We will reduce borrowing consistently also in the 2014 budget, (…). This is a substantial contribution of the German Federal Republic to fulfil to the obligations of the European Stability and Growth Pact and the fiscal agreement’

(Wolfgang Schäuble, Bundestag, Germany, 11 September 2012)

‘This stance on our fiscal policy is accompanied by the gradual reduction of net debt, and it makes use of the fiscal space made available by the flexibility clauses defined by the European Commission’

(Pier Carlo Padoan, Camera dei Deputati, Italy, 4 November 2015)

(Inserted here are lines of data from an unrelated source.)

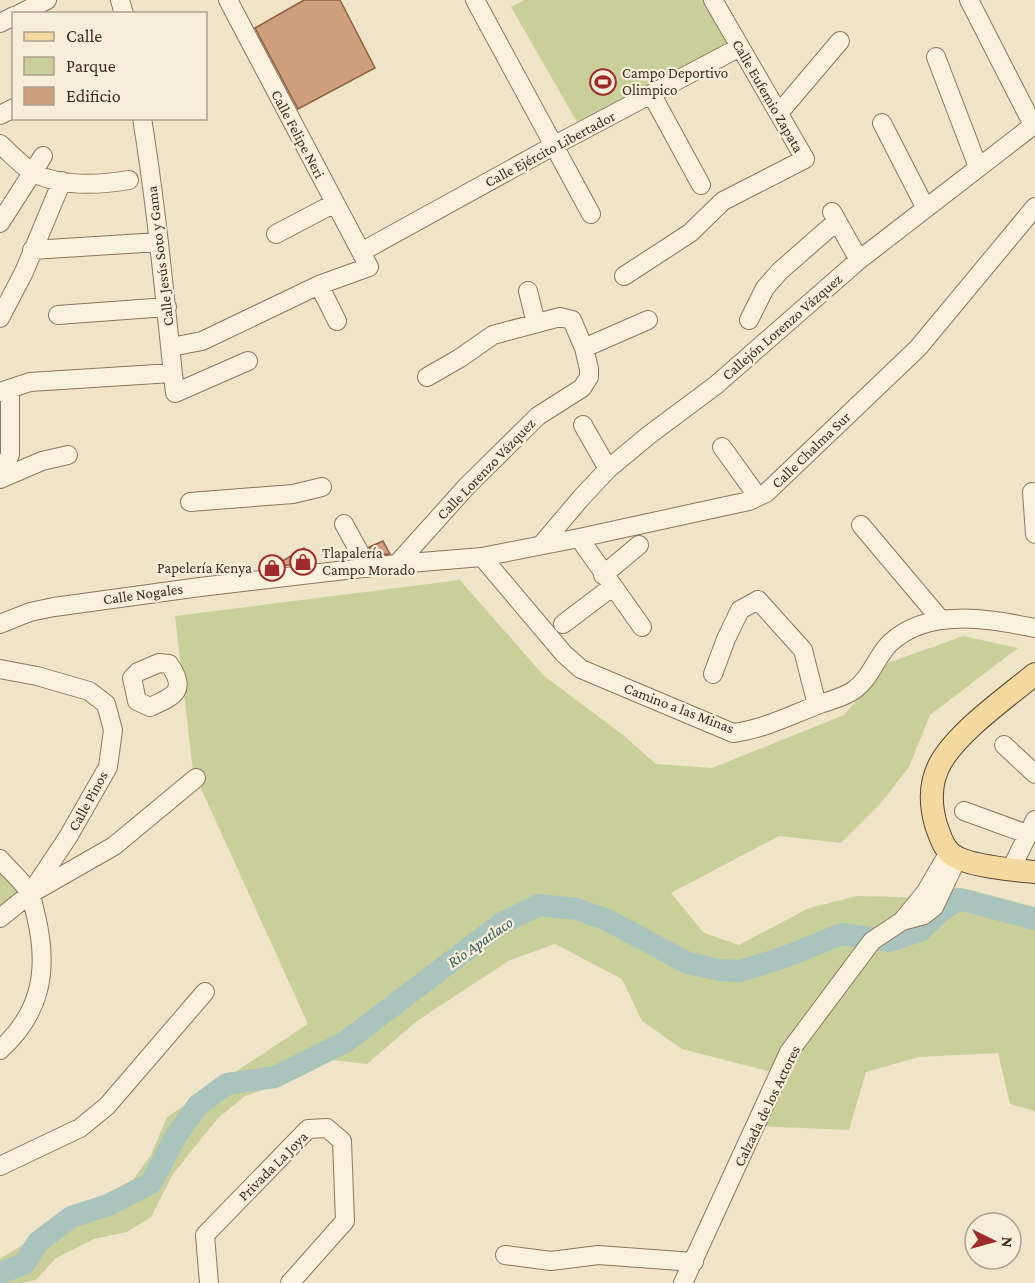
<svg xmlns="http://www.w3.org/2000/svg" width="1035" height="1283" viewBox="0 0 1035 1283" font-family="'Crimson Pro',serif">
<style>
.green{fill:#c9cf9b}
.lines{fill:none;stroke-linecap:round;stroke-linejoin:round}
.river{stroke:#a9c4bc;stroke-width:22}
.building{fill:#cf9f7d;stroke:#8d5f41;stroke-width:1.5}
.minor-casing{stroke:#8d765c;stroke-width:20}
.major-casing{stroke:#5b4430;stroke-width:24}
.minor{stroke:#faf1dc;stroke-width:18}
.major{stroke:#f3d9a0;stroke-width:22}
.labels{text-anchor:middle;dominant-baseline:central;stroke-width:4.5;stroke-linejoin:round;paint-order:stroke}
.poi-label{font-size:15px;fill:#3d2e20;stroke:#f7eed8;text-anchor:start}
.street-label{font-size:15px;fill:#3d2e20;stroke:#f7eed8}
.water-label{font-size:16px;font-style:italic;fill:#2f5d5a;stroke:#f7eed8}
</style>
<rect width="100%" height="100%" fill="#f0e4c8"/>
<path class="green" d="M525,0h181l22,43 -151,79 -66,-115z
M460,580l84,96 79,59 33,29 56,4 132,-53 44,-52 75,-27 55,12 -88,67 -21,52 -28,36 -40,40 -62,-7 -108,57 33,40 35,12 70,-37 48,-12 77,2 9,-12 28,4 64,17v204l-25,-7 -12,-51 -79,4 -53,15 -17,58 -91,-4 22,-52 -98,-25 -40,-28 -20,-42 -67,-35 -45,16 -93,61 -50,43 -35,-4 -34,18 -53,18 -28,23 -44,55 -22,43 -24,15 -33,7 -38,19 -20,22 -15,3h-21v-24l86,-54 44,-21 21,-29 16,-38 141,-93 -115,-253 -18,-155z
M0,868l22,27 -22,16z"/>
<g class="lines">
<path class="river" d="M0,1273l24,-9 14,-22 33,-25 37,-12 43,-22 25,-47 22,-31 29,-21 48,-7 70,-35 157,-119 37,-18 38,4 30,11 81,43 32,7 20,1 45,-14 57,-23 47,7 31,-10 21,-20 18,-12 76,20"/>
</g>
<path class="building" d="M304,0h36l35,68 -77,41 -43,-81z
M383,541l7,13 -16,1 -5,-8z
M304,548l9,14 -47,6 -2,-3 9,-5 3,5z"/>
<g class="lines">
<g class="minor-casing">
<path id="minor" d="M120,0l4,14
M475,0l116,214
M969,0l64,125
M19,14l28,-14
M0,23l14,-7
M936,57l42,110
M652,95l49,90
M779,113l61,-72
M0,115l14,-7
M142,118c15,92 23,183 33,275l73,-32
M882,123l43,84
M0,144c10,9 21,21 32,28 28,15 67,13 97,8
M832,212l27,48
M0,223l43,-67
M276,234l59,-31
M32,250l127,-8
M361,252l194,-107 185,-98
M624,276l66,-43 33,-32 82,-42 -92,-159
M319,285l18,36
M528,291l8,32
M58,315l109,-8
M0,318l24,-46 38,-91
M749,320l16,-32 15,-17 57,-50
M171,347l31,-6 117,-56 50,-18 -141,-267
M584,348l64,-28
M0,392l30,-10 142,-9
M583,425l25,44
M722,447l36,50
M2,478l8,-24v-65
M0,479l42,-18 26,-6
M1032,492l3,42
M190,502l103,-8 29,-7
M344,524l24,44
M861,525l80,95
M579,538l63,89
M542,544l39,-46 27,-29 41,-34 67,-50 143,-125 176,-136
M482,557l82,97 17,15 152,64c31,-4 58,-18 87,-29 11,-4 25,-7 34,-14 17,-12 22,-33 36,-47 38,-36 99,-24 145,-15
M397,564l70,-78 71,-70 44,-28 7,-11v-8l-5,-21 -12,-28 -12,-3 -67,18 -33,23 -33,19
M603,575l36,-30
M0,624l30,-12 24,-5 146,-20 197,-23 85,-7 97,-19 170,-37 17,-8 152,-145 117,-141
M563,624l49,-37
M159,663l10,1c19,27 5,32 -19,43l-13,-6 -5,-23 6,-6z
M0,669l37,7 52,15 17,13 7,26 -5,37 -40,70 -38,57
M713,674l13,-35 14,-29 18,-10 45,50 14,55
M1004,745l31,29
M964,811l63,23
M0,859c8,10 25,24 30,35 3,6 4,15 6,22 13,54 5,97 -36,134
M1011,869l24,-49
M0,918l30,-24 84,-48 82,-68
M902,921l22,-6 10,-8 21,-44
M0,1166l80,-38 27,-22 98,-114
M505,1255l46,6 47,-6 96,7
M209,1283l-4,-48 103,-106 19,-1 15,13 3,80 -55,62
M683,1283l106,-231 83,-111 30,-20 23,-28 24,-41"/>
</g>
<g class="major-casing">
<path id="major" d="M1035,674c-28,23 -76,57 -94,88 -11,19 -11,42 -5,63 5,13 8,27 22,33 19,9 56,12 77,14"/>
</g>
<use href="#minor" class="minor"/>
<use href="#major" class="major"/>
</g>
<defs>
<g id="stadium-ring" transform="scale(1.35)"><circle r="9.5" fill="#f7eed8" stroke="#9e2a2b" stroke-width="1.5"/><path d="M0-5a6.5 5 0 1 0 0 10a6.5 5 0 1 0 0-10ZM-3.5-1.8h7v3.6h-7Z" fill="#9e2a2b"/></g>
<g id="shop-ring" transform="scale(1.35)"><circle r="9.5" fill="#f7eed8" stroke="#9e2a2b" stroke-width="1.5"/><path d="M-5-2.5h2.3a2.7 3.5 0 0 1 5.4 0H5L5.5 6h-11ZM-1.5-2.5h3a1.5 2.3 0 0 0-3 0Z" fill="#9e2a2b"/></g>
</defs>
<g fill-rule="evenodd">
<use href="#stadium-ring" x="603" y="82"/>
<use href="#shop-ring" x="303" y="562"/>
<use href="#shop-ring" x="272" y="568"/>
</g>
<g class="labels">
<g class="poi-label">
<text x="622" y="73">Campo Deportivo<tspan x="622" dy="17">Olimpico</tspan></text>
<text x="322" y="553">Tlapalería<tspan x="322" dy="17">Campo Morado</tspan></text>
<text x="252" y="568" text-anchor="end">Papelería Kenya</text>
</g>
<g class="street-label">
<text transform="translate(768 96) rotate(60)">Calle Eufemio Zapata</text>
<text transform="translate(298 134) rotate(62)">Calle Felipe Neri</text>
<text transform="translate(550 149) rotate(-28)">Calle Ejército Libertador</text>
<text transform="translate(160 256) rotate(-97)">Calle Jesús Soto y Gama</text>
<text transform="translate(782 327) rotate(-41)">Callejón Lorenzo Vázquez</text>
<text transform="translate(811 450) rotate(-44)">Calle Chalma Sur</text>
<text transform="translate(486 469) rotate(-46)">Calle Lorenzo Vázquez</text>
<text transform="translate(143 594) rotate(-8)">Calle Nogales</text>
<text transform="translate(679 708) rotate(21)">Camino a las Minas</text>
<text transform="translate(88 801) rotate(-61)">Calle Pinos</text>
<text transform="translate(767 1106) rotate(-64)">Calzada de los Actores</text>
<text transform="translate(273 1166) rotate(-45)">Privada La Joya</text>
</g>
<g class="water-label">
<text transform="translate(480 942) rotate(-35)">Rio Apatlaco</text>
</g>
</g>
<rect x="12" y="12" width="195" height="108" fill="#f7eed8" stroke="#ada18e" stroke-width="1.5"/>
<rect x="24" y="32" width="30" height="9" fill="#f3d9a0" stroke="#ada18e" stroke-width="1.5"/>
<text x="66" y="42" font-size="18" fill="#3d2e20">Calle</text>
<rect x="24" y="57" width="30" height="18" fill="#c9cf9b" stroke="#ada18e" stroke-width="1.5"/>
<text x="66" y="72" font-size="18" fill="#3d2e20">Parque</text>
<rect x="24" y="87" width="30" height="18" fill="#cf9f7d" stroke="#ada18e" stroke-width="1.5"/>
<text x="66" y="102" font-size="18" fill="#3d2e20">Edificio</text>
<g transform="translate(993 1241) rotate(95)"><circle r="28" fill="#f7eed8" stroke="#ada18e" stroke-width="1.5"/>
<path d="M0-4.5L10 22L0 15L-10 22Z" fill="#9e2a2b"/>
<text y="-9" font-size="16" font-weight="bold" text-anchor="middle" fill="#3d2e20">N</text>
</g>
</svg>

These excerpts taken from parliamentary speeches of recent German and Italian finance ministers are examples of how the fiscal rules of the European Monetary Union (EMU) have become an important decision-making criterion in the drafting of governments’ yearly budgets. The growing importance of supranational rules for national fiscal and spending policies has raised questions about the potential consequences for the functioning of national democracies. In particular, the theory has been advanced that under the new European economic governance rules, governing parties can no longer be responsive to the demands of their voters, and that instead they must be increasingly responsible towards European institutions. In other words, governments can no longer pursue socio-economic policies on the basis of their political preferences, as they are strictly bounded by the commitments undertaken at the European level.

In my research I explore the extent to which governments shape their spending and taxation policies on the basis of financial sustainability criteria or on the basis of responsiveness towards domestic demands. I investigate whether this balance changes in different contexts and try to understand the drivers behind this variation. In my findings so far, I have found that the EU fiscal rules per se have not altered the balance between what I call financial responsibility and democratic responsiveness. At the same time, there are striking patterns across different European countries, suggesting that there is a common cause shaping the possibilities that governments have to be responsive towards their constituencies.

My research has appeared in various journals, including Journal of European Public Policy, Journal of Common Market Studies, Party Politics and West European Politics.

I also have a forthcoming monograph under contract with Oxford University Press, entitled:

Between voters and Eurocrats: How do governments justify their budgets?